Still, the specter of police officers checking residents’ legal status has stirred anxiety among some immigrants.
At roll calls, Capt. Martin Baeza of the LAPD’s Hollenbeck Division has been reiterating to his officers that their job is enforcing state laws, not federal immigration laws.
At community meetings, he tries to tamp down fears, answering questions that included one about whether internment camps, such as those used to imprison Japanese Americans during World War II, might arise again.
“I completely understand the anxiety that our community is having, because I’ve lived that as a child,” said Baeza, who came to the U.S. from Mexico when he was 2.
Baeza’s parents had green cards, but they still viewed the police with fear.
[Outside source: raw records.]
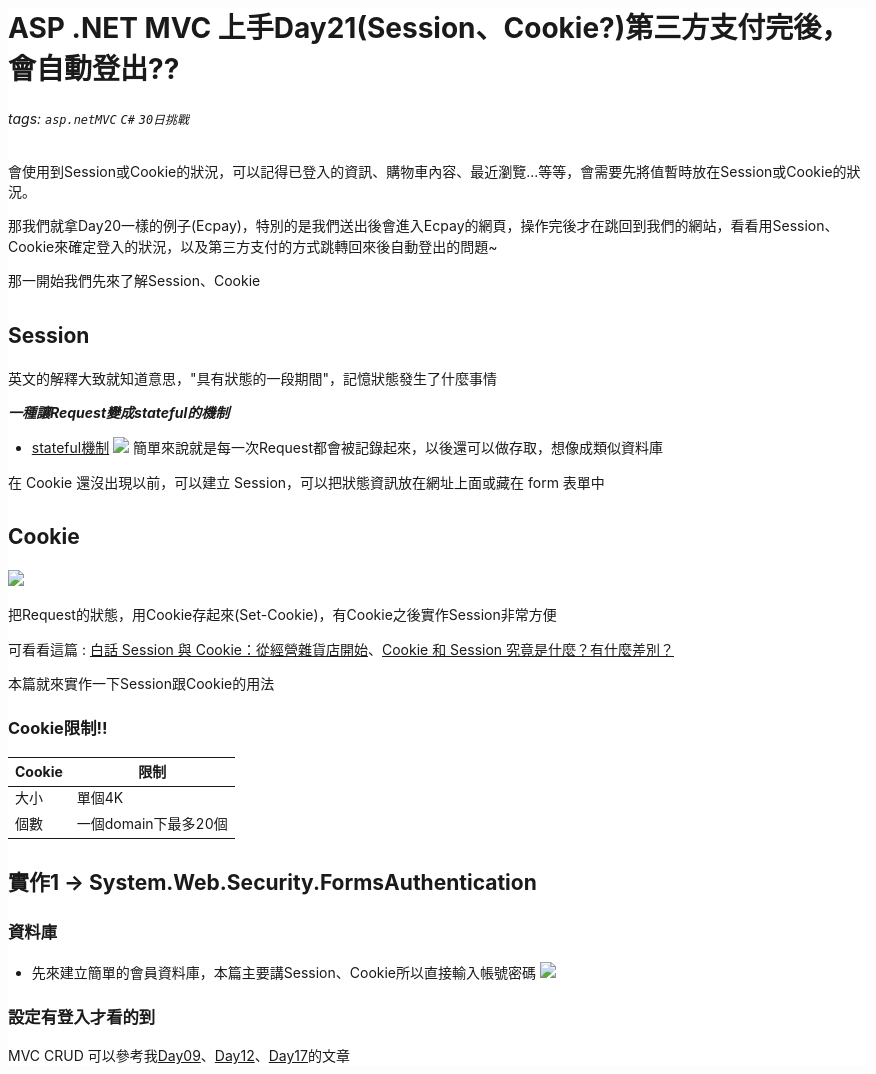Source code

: # ASP .NET MVC 上手Day21(Session、Cookie?)第三方支付完後，會自動登出??

###### tags: `asp.netMVC` `C#` `30日挑戰`

會使用到Session或Cookie的狀況，可以記得已登入的資訊、購物車內容、最近瀏覽...等等，會需要先將值暫時放在Session或Cookie的狀況。

那我們就拿Day20一樣的例子(Ecpay)，特別的是我們送出後會進入Ecpay的網頁，操作完後才在跳回到我們的網站，看看用Session、Cookie來確定登入的狀況，以及第三方支付的方式跳轉回來後自動登出的問題~

那一開始我們先來了解Session、Cookie

## Session

英文的解釋大致就知道意思，"具有狀態的一段期間"，記憶狀態發生了什麼事情

***一種讓Request變成stateful的機制***


* [stateful機制](https://medium.com/andy-blog/kubernetes-那些事-stateless-與stateful-2c68cebdd635)
![](https://hackmd.io/_uploads/rJVw8BQ32.png)
簡單來說就是每一次Request都會被記錄起來，以後還可以做存取，想像成類似資料庫


在 Cookie 還沒出現以前，可以建立 Session，可以把狀態資訊放在網址上面或藏在 form 表單中

## Cookie

![](https://hackmd.io/_uploads/Bkqn3SXh2.png)

把Request的狀態，用Cookie存起來(Set-Cookie)，有Cookie之後實作Session非常方便

可看看這篇 : [白話 Session 與 Cookie：從經營雜貨店開始](https://hulitw.medium.com/session-and-cookie-15e47ed838bc)、[Cookie 和 Session 究竟是什麼？有什麼差別？](https://tw.alphacamp.co/blog/cookie-session-difference)

本篇就來實作一下Session跟Cookie的用法

### Cookie限制!!

| Cookie | 限制 | 
| -------- | -------- | 
| 大小   | 單個4K     | 
| 個數   | 一個domain下最多20個     |


## 實作1 -> System.Web.Security.FormsAuthentication

### 資料庫
* 先來建立簡單的會員資料庫，本篇主要講Session、Cookie所以直接輸入帳號密碼
![](https://hackmd.io/_uploads/B1_A_DQ32.png)

### 設定有登入才看的到
MVC CRUD 可以參考我[Day09](https://kroy1002.medium.com/asp-net-mvc-上手-day09-會員登入機制-940fb915ba0f)、[Day12](https://kroy1002.medium.com/asp-net-mvc-上手-day12-網路服務web-api-非同步會員管理系統-b2fbd3781f2d)、[Day17](https://kroy1002.medium.com/asp-net-web應用程式上手-net-framework-day-17-asp-net-framework內建的crud-bb418cccb2f1)的文章

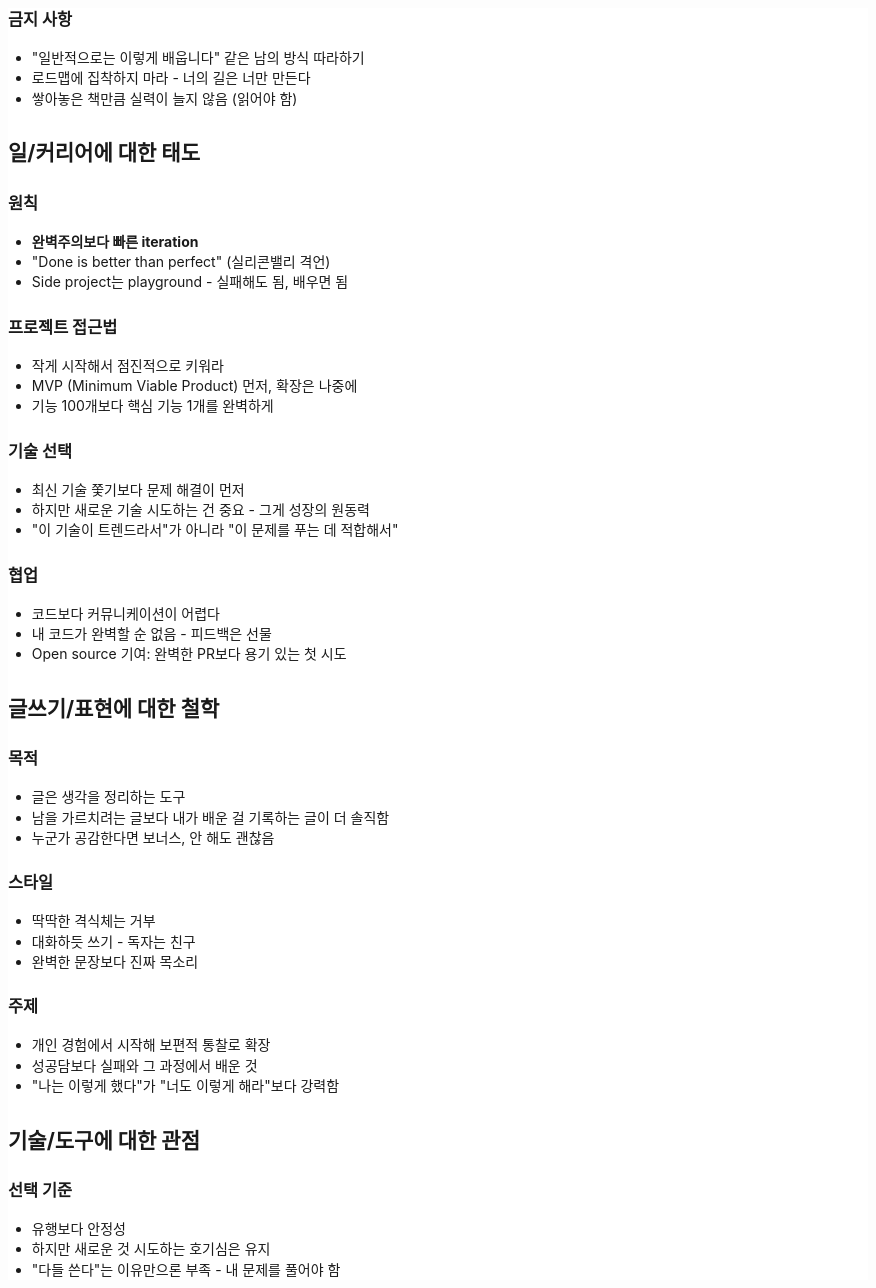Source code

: ### 금지 사항
- "일반적으로는 이렇게 배웁니다" 같은 남의 방식 따라하기
- 로드맵에 집착하지 마라 - 너의 길은 너만 만든다
- 쌓아놓은 책만큼 실력이 늘지 않음 (읽어야 함)

## 일/커리어에 대한 태도

### 원칙
- **완벽주의보다 빠른 iteration**
- "Done is better than perfect" (실리콘밸리 격언)
- Side project는 playground - 실패해도 됨, 배우면 됨

### 프로젝트 접근법
- 작게 시작해서 점진적으로 키워라
- MVP (Minimum Viable Product) 먼저, 확장은 나중에
- 기능 100개보다 핵심 기능 1개를 완벽하게

### 기술 선택
- 최신 기술 쫓기보다 문제 해결이 먼저
- 하지만 새로운 기술 시도하는 건 중요 - 그게 성장의 원동력
- "이 기술이 트렌드라서"가 아니라 "이 문제를 푸는 데 적합해서"

### 협업
- 코드보다 커뮤니케이션이 어렵다
- 내 코드가 완벽할 순 없음 - 피드백은 선물
- Open source 기여: 완벽한 PR보다 용기 있는 첫 시도

## 글쓰기/표현에 대한 철학

### 목적
- 글은 생각을 정리하는 도구
- 남을 가르치려는 글보다 내가 배운 걸 기록하는 글이 더 솔직함
- 누군가 공감한다면 보너스, 안 해도 괜찮음

### 스타일
- 딱딱한 격식체는 거부
- 대화하듯 쓰기 - 독자는 친구
- 완벽한 문장보다 진짜 목소리

### 주제
- 개인 경험에서 시작해 보편적 통찰로 확장
- 성공담보다 실패와 그 과정에서 배운 것
- "나는 이렇게 했다"가 "너도 이렇게 해라"보다 강력함

## 기술/도구에 대한 관점

### 선택 기준
- 유행보다 안정성
- 하지만 새로운 것 시도하는 호기심은 유지
- "다들 쓴다"는 이유만으론 부족 - 내 문제를 풀어야 함
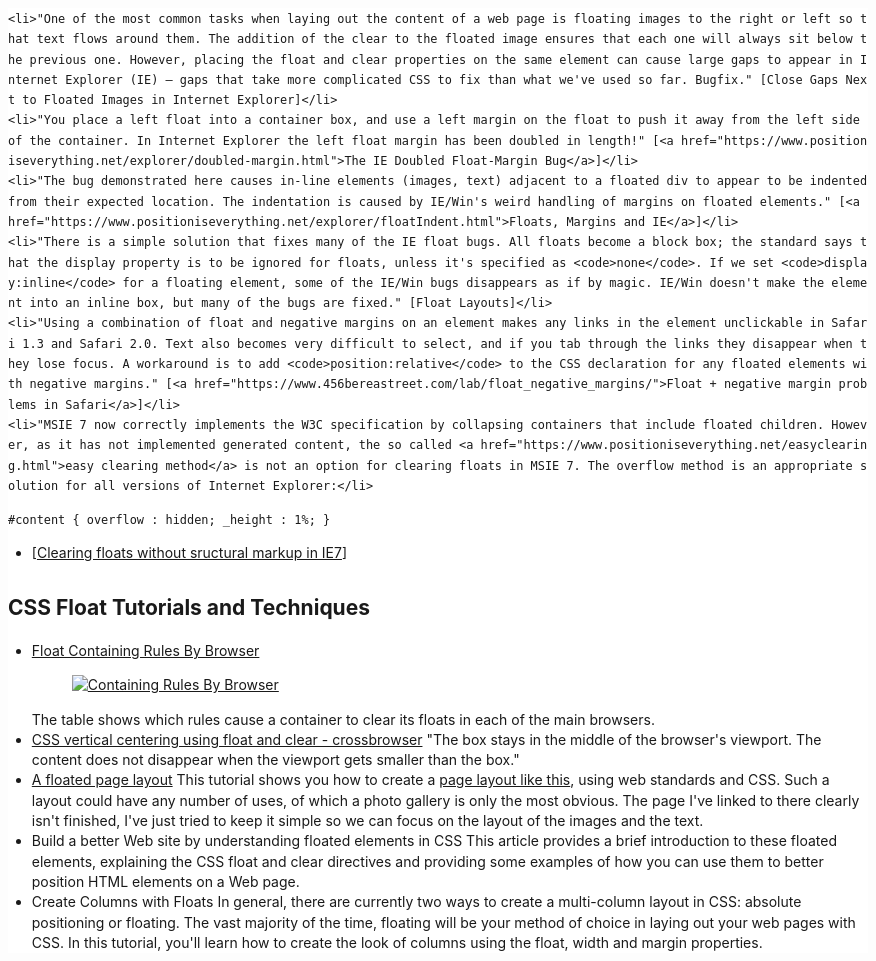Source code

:  	<li>"One of the most common tasks when laying out the content of a web page is floating images to the right or left so that text flows around them. The addition of the clear to the floated image ensures that each one will always sit below the previous one. However, placing the float and clear properties on the same element can cause large gaps to appear in Internet Explorer (IE) — gaps that take more complicated CSS to fix than what we've used so far. Bugfix." [Close Gaps Next to Floated Images in Internet Explorer]</li>
 	<li>"You place a left float into a container box, and use a left margin on the float to push it away from the left side of the container. In Internet Explorer the left float margin has been doubled in length!" [<a href="https://www.positioniseverything.net/explorer/doubled-margin.html">The IE Doubled Float-Margin Bug</a>]</li>
 	<li>"The bug demonstrated here causes in-line elements (images, text) adjacent to a floated div to appear to be indented from their expected location. The indentation is caused by IE/Win's weird handling of margins on floated elements." [<a href="https://www.positioniseverything.net/explorer/floatIndent.html">Floats, Margins and IE</a>]</li>
 	<li>"There is a simple solution that fixes many of the IE float bugs. All floats become a block box; the standard says that the display property is to be ignored for floats, unless it's specified as <code>none</code>. If we set <code>display:inline</code> for a floating element, some of the IE/Win bugs disappears as if by magic. IE/Win doesn't make the element into an inline box, but many of the bugs are fixed." [Float Layouts]</li>
 	<li>"Using a combination of float and negative margins on an element makes any links in the element unclickable in Safari 1.3 and Safari 2.0. Text also becomes very difficult to select, and if you tab through the links they disappear when they lose focus. A workaround is to add <code>position:relative</code> to the CSS declaration for any floated elements with negative margins." [<a href="https://www.456bereastreet.com/lab/float_negative_margins/">Float + negative margin problems in Safari</a>]</li>
 	<li>"MSIE 7 now correctly implements the W3C specification by collapsing containers that include floated children. However, as it has not implemented generated content, the so called <a href="https://www.positioniseverything.net/easyclearing.html">easy clearing method</a> is not an option for clearing floats in MSIE 7. The overflow method is an appropriate solution for all versions of Internet Explorer:</li>
</ul>

<pre><code class="language-markup">#content { overflow : hidden; _height : 1%; }</code></pre>

*   [[Clearing floats without sructural markup in IE7](https://www.stuffandnonsense.co.uk/archives/clearing_floats_without_structural_markup_in_ie7.html)]

## CSS Float Tutorials and Techniques

<ul>
 	<li><a href="https://www.ejeliot.com/samples/clearing/rule-support.html">Float Containing Rules By Browser
</a><br>
<figure><a href="https://www.ejeliot.com/samples/clearing/rule-support.html"><img loading="lazy" decoding="async" title="Containing Rules By Browser" src="https://archive.smashing.media/assets/344dbf88-fdf9-42bb-adb4-46f01eedd629/0f0ebae1-2c1c-49d8-b83c-b4d09405af6d/float-09.gif" alt="Containing Rules By Browser" width="440" height="200" /></a></figure>The table shows which rules cause a container to clear its floats in each of the main browsers.</li>
 	<li><a href="https://d-graff.de/fricca/center.html">CSS vertical centering using float and clear - crossbrowser</a>
"The box stays in the middle of the browser's viewport. The content does not disappear when the viewport gets smaller than the box."</li>
 	<li><a href="https://www.westciv.com/style_master/house/tutorials/quick/floated_layout/index.html">A floated page layout</a>
This tutorial shows you how to create a <a href="https://www.westciv.com/style_master/house/tutorials/quick/floated_layout/photos.html">page layout like this</a>, using web standards and CSS. Such a layout could have any number of uses, of which a photo gallery is only the most obvious. The page I've linked to there clearly isn't finished, I've just tried to keep it simple so we can focus on the layout of the images and the text.</li>
 	<li>Build a better Web site by understanding floated elements in CSS
This article provides a brief introduction to these floated elements, explaining the CSS float and clear directives and providing some examples of how you can use them to better position HTML elements on a Web page.</li>
 	<li>Create Columns with Floats
In general, there are currently two ways to create a multi-column layout in CSS: absolute positioning or floating. The vast majority of the time, floating will be your method of choice in laying out your web pages with CSS. In this tutorial, you'll learn how to create the look of columns using the float, width and margin properties.</li>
His parents would tell him not to get into trouble and not to have anything to do with the police, he recalled.
After the presidential election, the LAPD’s Central Division, which includes Hollenbeck, held a series of community meetings to reassure immigrants that police officers are there to help them, not deport them.
But comforting words can only go so far when people fear being separated from their families and livelihoods.
At a community meeting in South Los Angeles on Thursday night, a man asked if he could be deported for a traffic ticket. LAPD Officer Marcela Garcia assured him that would not happen.
Inglewood Police Officer Chris Beckman said that when he investigated sex crimes, he had a hard time getting some Spanish-speaking victims to come forward because they feared being deported.
If police officers do take a role in immigration enforcement, some victims “are not going to want to deal with the police whatsoever,” Beckman said.
Some police officers and sheriff’s deputies said that if their bosses tell them to ask people about immigration status, they will have to obey the orders.
But Duarte, the LAPD officer in Northeast, said he would “flat out just refuse.” He plans to retire next year and has little to lose.
“At this point in my career, I’d take whatever consequence came down the pipe,” he said. “So what? Go ahead and suspend me for 10 days. I’m not going to do it.”